Benjamin Button: this one was locked in a Hollywood/Disney death grip that threatened to squeeze every drop of reality out of it. But an interesting philosophical tone snuck into the script at some point, so that even the joyful stuff was a little sad, and death was never too far away from the characters' thoughts. The beginning and end didn't appeal to me, and I really can't make a good case on the film's behalf.

Yes Man: I really like Peyton Reed's Down With Love, but lately he seems pinned down by big stars and big projects. Carrey is way too mocking to put a real emotion across, and the film is full of contrivance, but there's something genial about the way the film generates so many wacky over-the-top events and still stays even-keeled and good-natured during Carrey's "yes" phase.

Four Christmases: there's some seriously good direction here.

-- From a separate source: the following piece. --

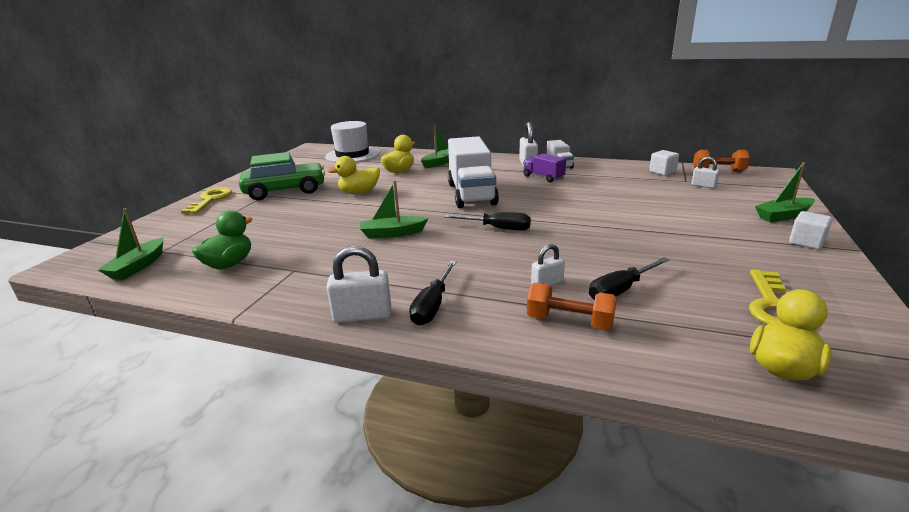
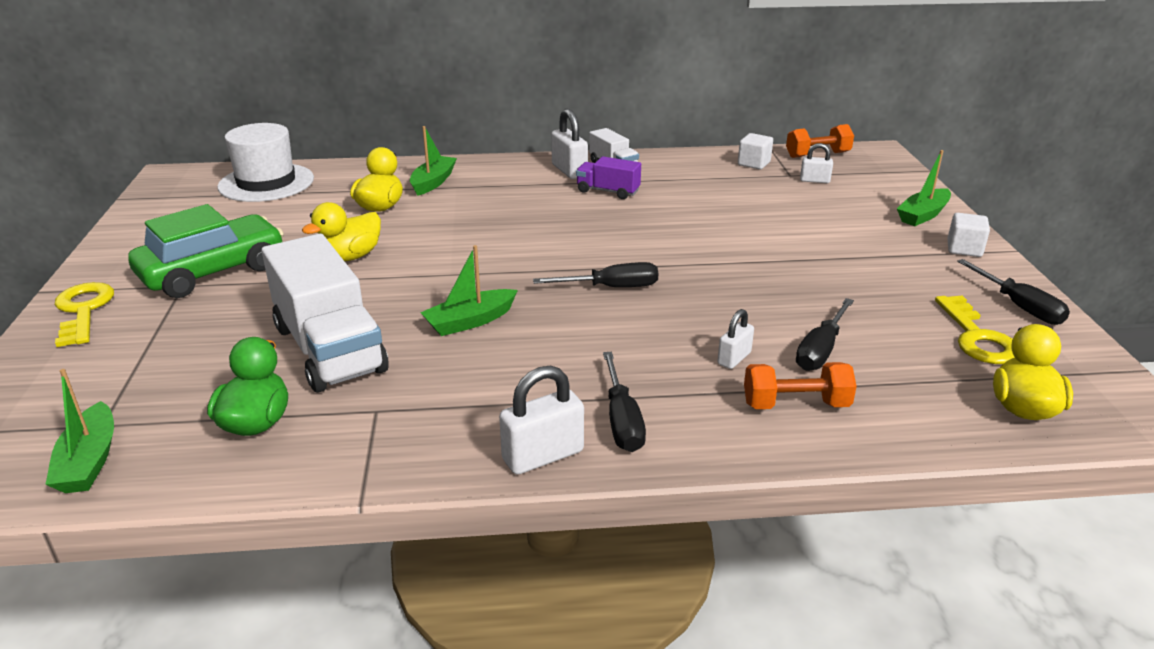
camera: 25 degrees left, 5 degrees up
(471, 194) = (529, 234): white truck -> white truck (329, 349)
(834, 290) = (1019, 306): none -> black screwdriver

Seth Gordon effortlessly found a fast, cut-happy abstraction that acknowledged and justified the extremity of the concept. But I'm not sure that he cares a lot about characters, and unfortunately the film gets even more cartoonish when the lovers' conflict takes a serious turn. Could be that the guy's strengths are tied to debilitating vices - we'll see.

Jaime said...

I never liked the Elton John song until I listened to the lyrics. Now I find it powerful, moreso in the first, setting-up half.

Great comments, Dan. I would like to talk to you about the Coens' film at some point.

Dave Kehr's blog is a remarkably adequate replacement for a_film_by, no? There is occasional drama but it's quashed by some kind of quiet sense of propriety that everyone eventually comes to remember and heed. Dave K is the anti-Camper: he doesn't say boo and is far more effective in the bargain.

Dan Sallitt said...

Yeah, Dave's place is really happening. I get the feeling that Dave has a healthy respect for the forces of negativity and conflict on the Internet, and has improvised a strategy to keep the damage to a minimum.

I really should see the Coen film again. The scenes with the CIA guys near the end really made me see the whole project in a different and better light.